The final part of the book, “Language, Power, and Social Differentiation,” moves more deeply into the constitution of actual communities by examining various dimensions of social and linguistic differentiation and inequality within particular communities. Chapter 10, “Language and Gender,” explores some common language ideologies concerning the ways in which women and men speak and reviews the research on the complex nature of gendered linguistic practices. Chapter 11, “Language, Race, and Ethnicity,” engages with two other common forms of social and linguistic differentiation, that of racialization and ethnicization, one illustration of which is a multimodal analysis of short videos on the social media platform Vine conveying anti-hegemonic racial humor. Chapter 12, “Language Death and Revitalization,” looks at some of the reasons why so many of the world’s languages are endangered and asks what social inequalities and language ideologies underpin these discourses of endangerment. The concluding chapter, “Language, Power, and Agency,” pulls together the threads of the previous chapters to present a view of linguistic practices as embedded within power dynamics and subject to various forms of agency. This final chapter provides an overview of the social theorists, including Raymond Williams, Michel Foucault, Sherry Ortner, and Pierre Bourdieu, who are, in my view, the most useful for developing a deeper understanding of language, power, agency, and social action.

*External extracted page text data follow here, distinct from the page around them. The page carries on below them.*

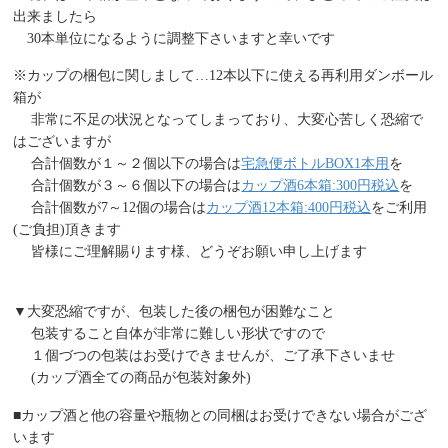
出来ましたら
30本単位になるように調整下さいますと幸いです
※カップの梱包に関しまして…12本以下に使える再利用ダンボール
箱が
非常に不足の状況となってしまっており、大変心苦しく恐縮で
はございますが
合計個数が１～２個以下の場合は
宅急便ボトルBOX1本用
を
合計個数が３～６個以下の場合は
カップ酒6本箱:300円税込
を
合計個数が7～12個の場合は
カップ酒12本箱:400円税込
をご利用
(ご負担)頂きます
皆様にご理解賜ります様、どうぞお願い申し上げます
▼大変恐縮ですが、包装した後の梱包が困難なこと
包装すること自体が非常に難しい形状ですので
１個づつの包装はお受けできませんが、ご了承下さいませ
(カップ酒全ての商品が包装対象外)
■カップ酒と他の容量や瓶物との同梱はお受けできない場合がござ
います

In sum, this book is meant to be an invitation to all readers to explore more fully the notion that to use language is always to engage in a form of social action. Such an exploration is even more timely as this edition comes to print, given the unprecedented global transformations underway as a result of the COVID-19 pandemic and subsequent economic and political repercussions. Studying how all of this social change shapes and is shaped by linguistic practices will lead to a better appreciation for what “living language” can mean.